**Task:** When the line containing "DFFARX1 I_0(I1247,I1470,I2181,,,I2540,);" is reached, begin reproducing lines exactly and continue through the last line of the records below.
= = =
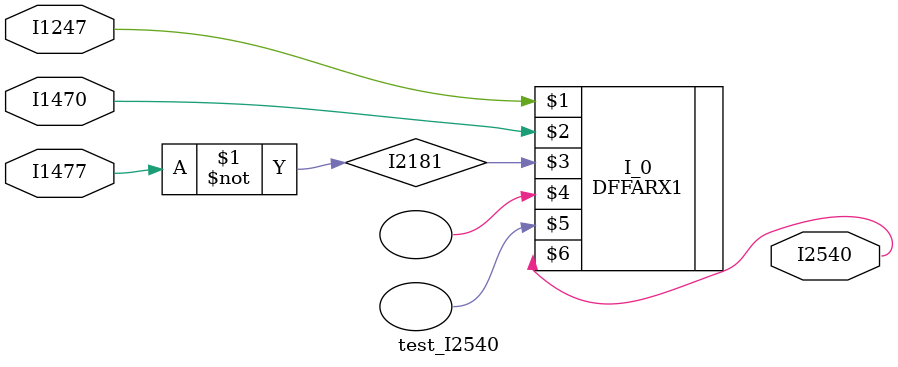
<source format=v>
module test_I2540(I1477,I1247,I1470,I2540);
input I1477,I1247,I1470;
output I2540;
wire I2181;
DFFARX1 I_0(I1247,I1470,I2181,,,I2540,);
not I_1(I2181,I1477);
endmodule



</source>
= = =
**Answer for this exercise:**
DFFARX1 I_0(I1247,I1470,I2181,,,I2540,);
not I_1(I2181,I1477);
endmodule



</source>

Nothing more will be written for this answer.